Samantha Mollison ya se había comprado los tres DVD del grupo musical favorito de Libby. Los tenía escondidos en el cajón de los calcetines y las medias, al lado de su diafragma, y preparó una coartada por si Miles los encontraba: eran un regalo para Libby. A veces, en la tienda, donde últimamente había menos movimiento que nunca, buscaba fotografías de Jake en internet. Durante una de esas sesiones de búsqueda de imágenes —Jake con traje, pero sin camisa; Jake con vaqueros y camiseta de tirantes blanca— descubrió que el grupo iba a dar un concierto en Wembley dos semanas más tarde.

Libby se alegraría mucho si le regalaba una entrada; además, sería una oportunidad para pasar un rato juntas.
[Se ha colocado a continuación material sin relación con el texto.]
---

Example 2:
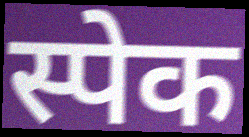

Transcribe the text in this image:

स्पेक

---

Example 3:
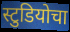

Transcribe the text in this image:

स्टुडियोचा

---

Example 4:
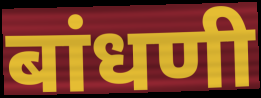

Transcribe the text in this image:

बांधणी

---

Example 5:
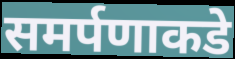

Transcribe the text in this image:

समर्पणाकडे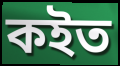
কইত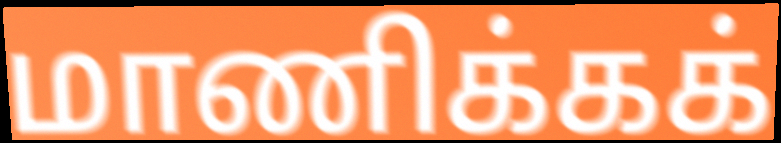
மாணிக்கக்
Samantha tenía una amiga de la universidad que vivía en West Ealing; podrían quedarse a dormir en su casa. Más emocionada de lo que se había sentido en mucho tiempo, consiguió dos entradas carísimas para el concierto. Esa noche, cuando regresó a su casa, estaba radiante por el efecto de aquel delicioso secreto, casi como si llegara de una cita.
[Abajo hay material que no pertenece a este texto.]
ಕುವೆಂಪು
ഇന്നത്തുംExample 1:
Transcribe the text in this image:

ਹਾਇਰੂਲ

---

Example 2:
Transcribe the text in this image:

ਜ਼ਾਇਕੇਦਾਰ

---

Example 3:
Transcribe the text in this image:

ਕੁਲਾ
Miles estaba en la cocina; todavía no se había cambiado y tenía el teléfono en la mano. Al verla entrar se quedó mirándola con una expresión extraña, difícil de descifrar.

—¿Qué pasa? —preguntó Samantha, un poco a la defensiva.

—No consigo hablar con papá. Su teléfono comunica todo el rato. Han colgado otro mensaje.

Como ella lo miraba perpleja, añadió con un deje de impaciencia:

—¡El Fantasma de Barry Fairbrother! ¡Otro mensaje! ¡En la web del concejo!

—Ah —dijo Samantha desenrollándose la bufanda—. Vale.

—Acabo de encontrarme a Betty Rossiter por la calle y me lo ha contado. He mirado en el foro, pero no he visto nada. Mamá ya debe de haberlo borrado. Bueno, eso espero, porque si la Pelmaza va con esto a un abogado, mamá va a estar en la línea de fuego.

—¿Era sobre Parminder Jawanda? —dijo Samantha con tono deliberadamente despreocupado.

No preguntó de qué se la acusaba, en primer lugar porque estaba decidida a no ser una bruja entrometida y cotilla como Shirley y Maureen, y en segundo lugar porque creía saberlo ya: que Parminder era la responsable de la muerte de Cath Weedon. Tras una breve pausa, preguntó con cierto retintín:

—¿Y dices que tu madre va a estar en la línea de fuego?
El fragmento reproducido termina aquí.